第7話 懸案事項

 今日、ライラは一人で自習室に来ていた。


 ちょうど今頃、イリナは噴水に浸って泣き喚いているはずだ。ライラに突き飛ばされたという体で。もちろんその時刻、ライラはアリバイをしっかり確保している。打ち合わせ通りである。


 惜しむらくはイリナの名演技をこの目で見れないことだが、こればかりは仕方ない。後で本人からじっくり聞くことにする。


 計画は順調に進んでいて、買収された者達への買収し返しも全て完了した。ほとんどが金で解決したので、ある意味楽だった。これでもう、ライラに不利な証言をする者は誰も居ない。


 懸念材料があるとするば、あの悪党どもに気付かれないかということくらいだが、自分達の計画に余程自信を持っているのか、買収したと思い込んでる者達にフォローすることすらしないのだから大丈夫だろう。

 

 向こうのシナリオ通りに動いてやるのも残りあと1回。恐らく向こうも最後の階段落としをメインと考えているだろう。何せこれはヘタすると命を落とす危険があるのだ。だからその分、他と比べてインパクトが半端ない。

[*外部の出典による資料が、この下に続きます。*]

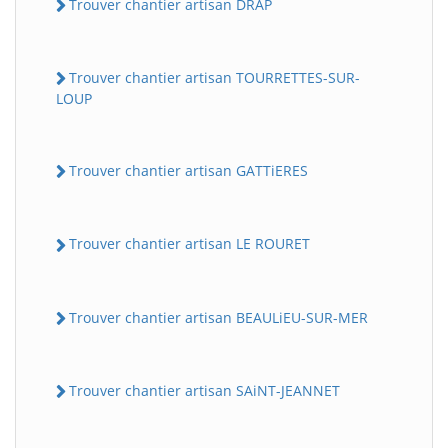
Trouver chantier artisan DRAP
Trouver chantier artisan TOURRETTES-SUR-
LOUP
Trouver chantier artisan GATTiERES
Trouver chantier artisan LE ROURET
Trouver chantier artisan BEAULiEU-SUR-MER
Trouver chantier artisan SAiNT-JEANNET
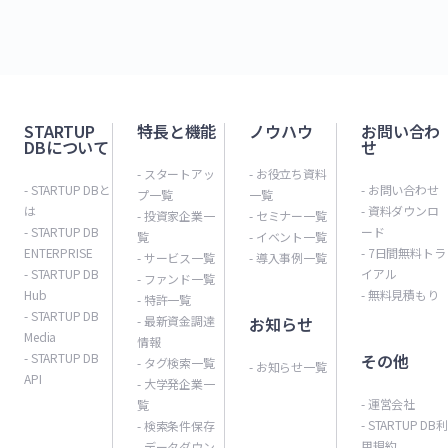
STARTUP
特長と機能
ノウハウ
お問い合わ
DBについて
せ
- スタートアッ
- お役立ち資料
- STARTUP DBと
- お問い合わせ
プ一覧
一覧
は
- 資料ダウンロ
- 投資家企業一
- セミナー一覧
- STARTUP DB
ード
覧
- イベント一覧
ENTERPRISE
- 7日間無料トラ
- サービス一覧
- 導入事例一覧
- STARTUP DB
イアル
- ファンド一覧
Hub
- 無料見積もり
- 特許一覧
- STARTUP DB
- 最新資金調達
お知らせ
Media
情報
- STARTUP DB
その他
- タグ検索一覧
- お知らせ一覧
API
- 大学発企業一
- 運営会社
覧
- STARTUP DB利
- 検索条件保存
用規約
- データダウン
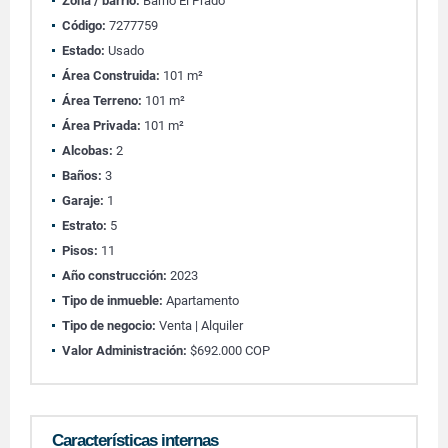
Zona / barrio:
Barrio El Prado
Código:
7277759
Estado:
Usado
Área Construida:
101 m²
Área Terreno:
101 m²
Área Privada:
101 m²
Alcobas:
2
Baños:
3
Garaje:
1
Estrato:
5
Pisos:
11
Año construcción:
2023
Tipo de inmueble:
Apartamento
Tipo de negocio:
Venta | Alquiler
Valor Administración:
$692.000 COP
Características internas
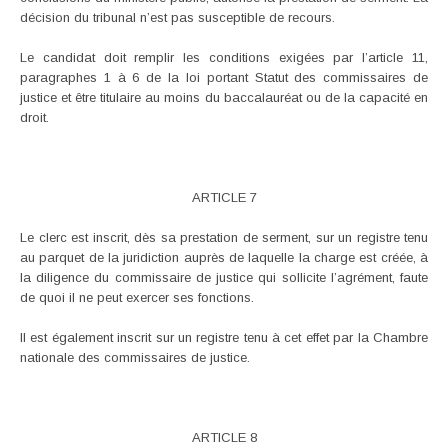
décision du tribunal n’est pas susceptible de recours.
Le candidat doit remplir les conditions exigées par l’article 11,
paragraphes 1 à 6 de la loi portant Statut des commissaires de
justice et être titulaire au moins du baccalauréat ou de la capacité en
droit.
ARTICLE 7
Le clerc est inscrit, dès sa prestation de serment, sur un registre tenu
au parquet de la juridiction auprès de laquelle la charge est créée, à
la diligence du commissaire de justice qui sollicite l’agrément, faute
de quoi il ne peut exercer ses fonctions.
Il est également inscrit sur un registre tenu à cet effet par la Chambre
nationale des commissaires de justice.
ARTICLE 8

 ここは慎重にやらないと。特に、間違ってもイリナが大怪我を負うようなことがあってはならない。ましてや、命を落とすことになるなど言語道断である。


 いっそ、階段の下にマットを敷いて、そこに向かって飛び降りるというのはどうだろう? そして落ちた後、素早くマットを回収するというのは? いや、誰かに目撃されたらマズいか...


 そんなことを悶々と考えていると、イリナがやって来た。


「ふぅ...寒かった~...ただいま~」


 もうすっかり我が家感覚である。


「お疲れ様。寒かったでしょう。すぐお茶入れるね。それと今日は焼き菓子にしたから。今温めるね」


「ありがとう~♪ 嬉しい~♪」


 熱いお茶に温かいアップルパイとスイートポテト。イリナはすっかり上機嫌だ。


「それで首尾はどう?」


「もうバッチリよ! 自分で言うのもなんだけど、迫真の演技だったと思うわ!」


「それは良かったわ」


「いよいよ次で最後ね!」


「それなんだけど...」


 ライラは先程まで考えていたことをイリナに伝えた。するとイリナは笑いを堪えながら、


「あのねぇ、ライラ。そんな深く考えなくたっていいのよ? 要は階段から落ちたのかもって思わせればいいだけなんだから。実際に落ちる瞬間なんて見せなくていいの。階段の下に踞って泣いてりゃいいのよ」


「そんなんで大丈夫なの!?」


「まぁあとは、私の演技次第ってことになるけど、任せなさい。最高の演技を見せてあげるわよ」

 

「そうなのね...はぁ、なんか色々考え過ぎて疲れちゃったわ...」


「アハハ、でも私のこと心配してくれてたんだよね? ありがとうね」


「どういたしまして」


 ライラは苦笑しながら熱いお茶に口に運んだ。